== Extracted page text data ==

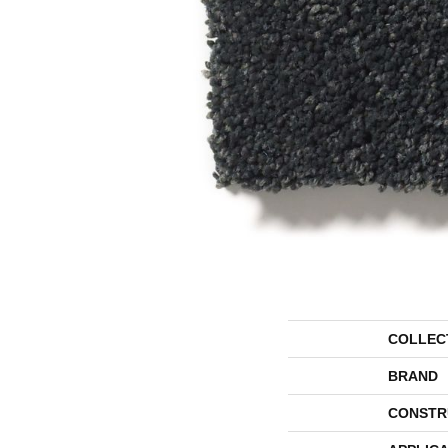
COLLEC
BRAND
CONSTR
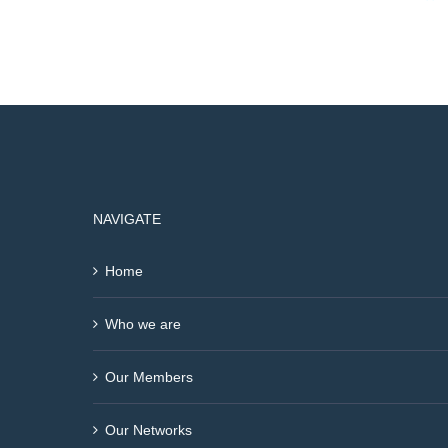
NAVIGATE
Home
Who we are
Our Members
Our Networks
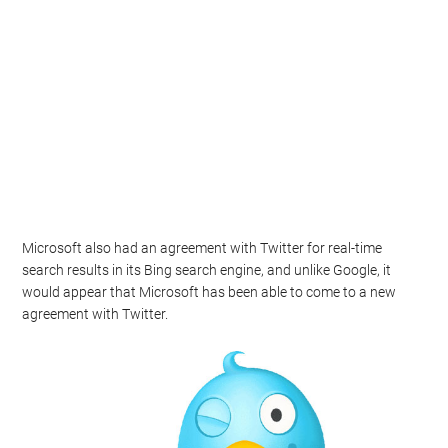
Microsoft also had an agreement with Twitter for real-time
search results in its Bing search engine, and unlike Google, it
would appear that Microsoft has been able to come to a new
agreement with Twitter.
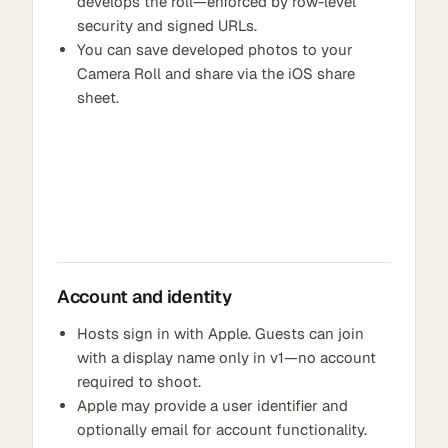
develops the roll—enforced by row-level
security and signed URLs.
You can save developed photos to your
Camera Roll and share via the iOS share
sheet.
Account and identity
Hosts sign in with Apple. Guests can join
with a display name only in v1—no account
required to shoot.
Apple may provide a user identifier and
optionally email for account functionality.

== Brief ==
Copy out every line from the one that contains "Microsoft also had" through the last line of the records, keeping each word the same. Leave the pictures out.

== Reply to the exercise ==
Microsoft also had an agreement with Twitter for real-time
search results in its Bing search engine, and unlike Google, it
would appear that Microsoft has been able to come to a new
agreement with Twitter.
develops the roll—enforced by row-level
security and signed URLs.
You can save developed photos to your
Camera Roll and share via the iOS share
sheet.
Account and identity
Hosts sign in with Apple. Guests can join
with a display name only in v1—no account
required to shoot.
Apple may provide a user identifier and
optionally email for account functionality.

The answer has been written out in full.